» **Activity**
Please restate word for word the lines from the top of the entries through the line that contains "[181,245,277,265] feature, ->", and do not include any pictures.
[Dataset records — start]
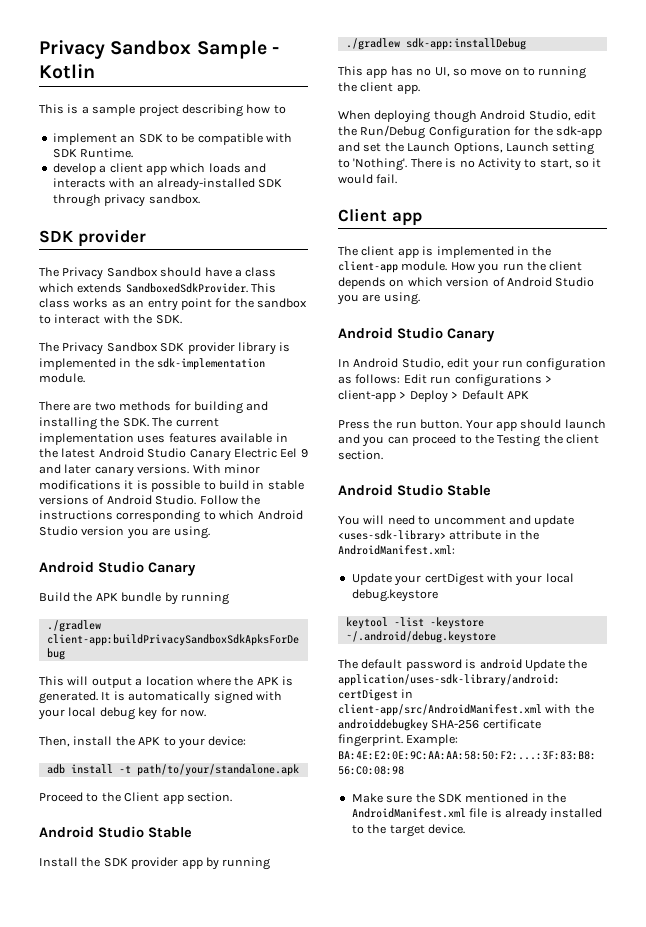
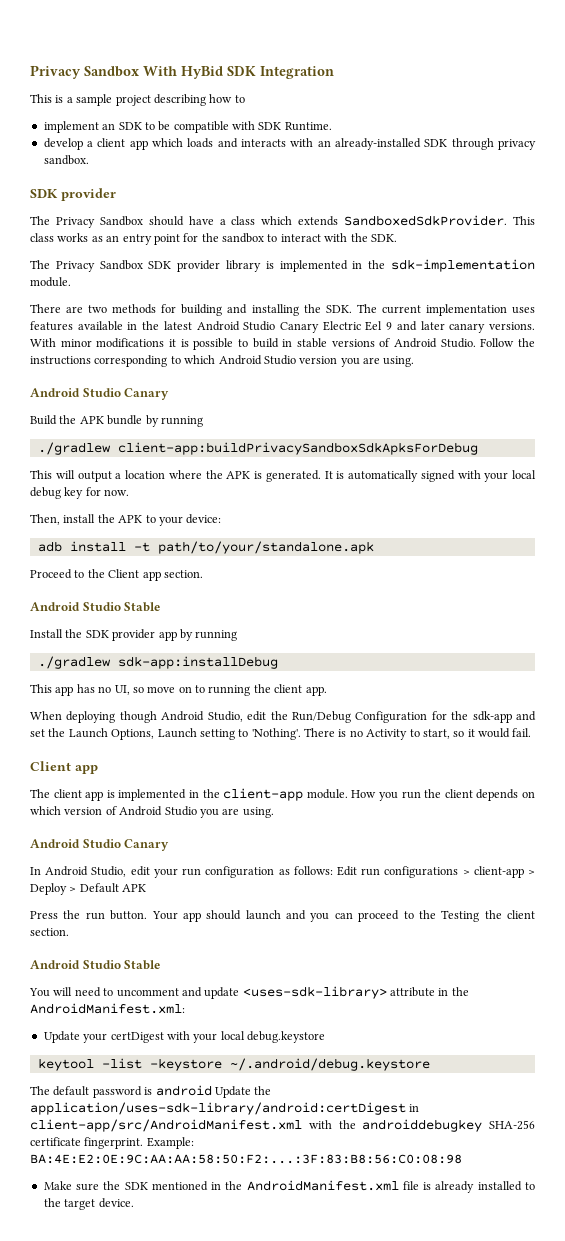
[39,40,279,59] [39,64,95,79] Privacy Sandbox Sample - Kotlin -> [30,65,334,79] Privacy Sandbox With HyBid SDK Integration

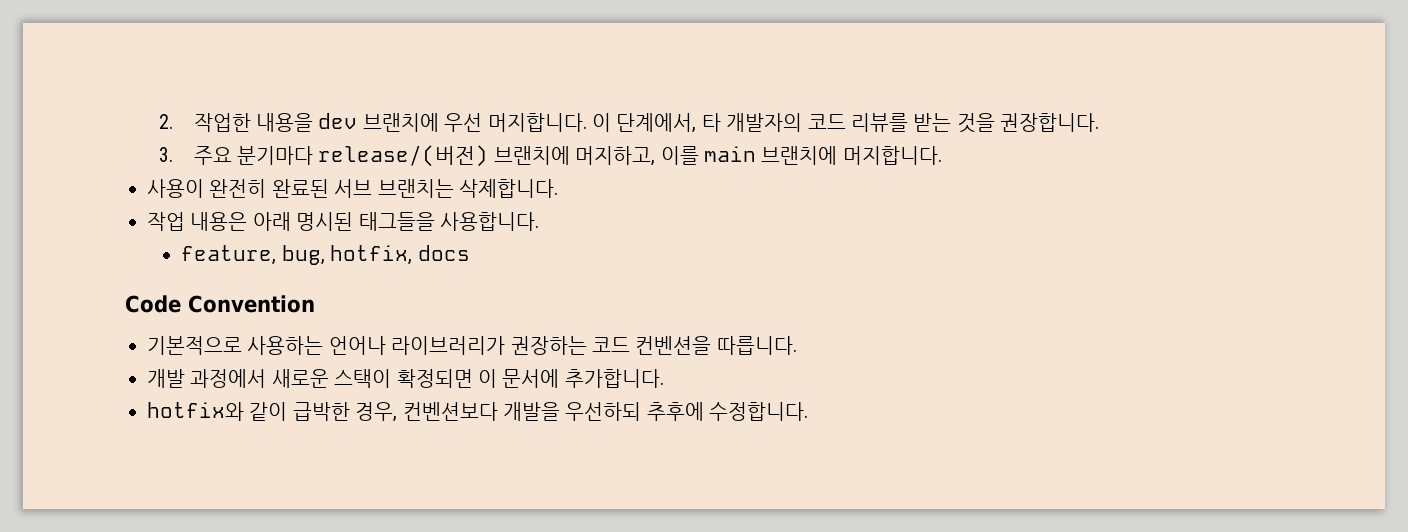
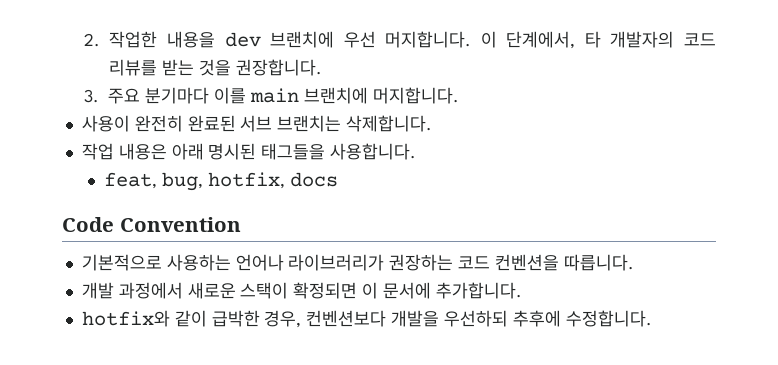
[318,145,656,167] release/(버전) 브랜치에 머지하고, -> (210, 95) none
[181,245,277,265] feature, -> [104,172,158,189] feat,

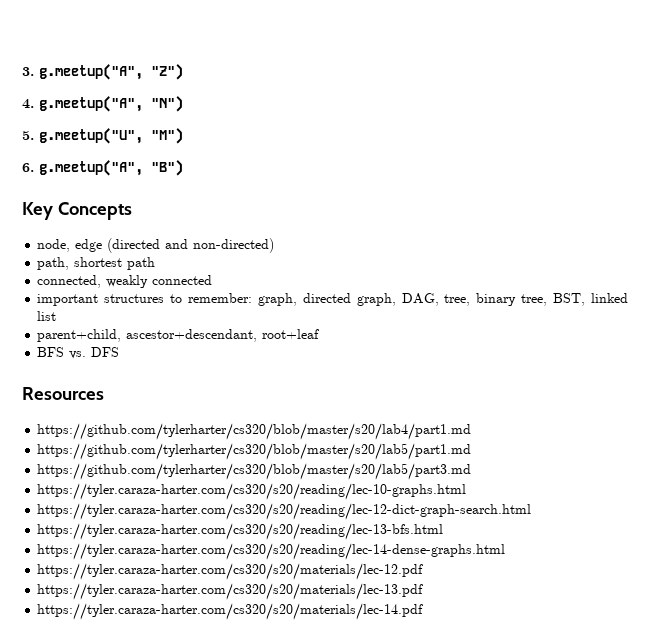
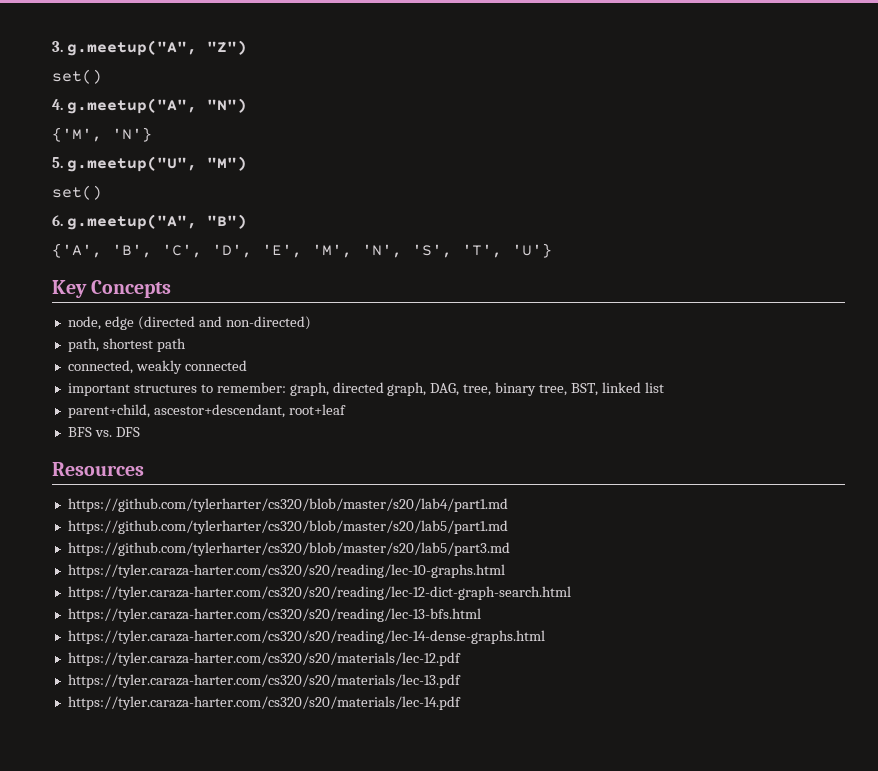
(183, 72) none -> [52,69,102,84] // set()
(183, 104) none -> [52,127,152,142] // {'M', 'N'}
(183, 136) none -> [52,185,102,200] // set()
(183, 168) none -> [52,243,552,258] // {'A', 'B', 'C', 'D', 'E', 'M', 'N', 'S', 'T', 'U'}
[Dataset records — finish]
» **Task output**
[39,40,279,59] [39,64,95,79] Privacy Sandbox Sample - Kotlin -> [30,65,334,79] Privacy Sandbox With HyBid SDK Integration

[318,145,656,167] release/(버전) 브랜치에 머지하고, -> (210, 95) none
[181,245,277,265] feature, -> [104,172,158,189] feat,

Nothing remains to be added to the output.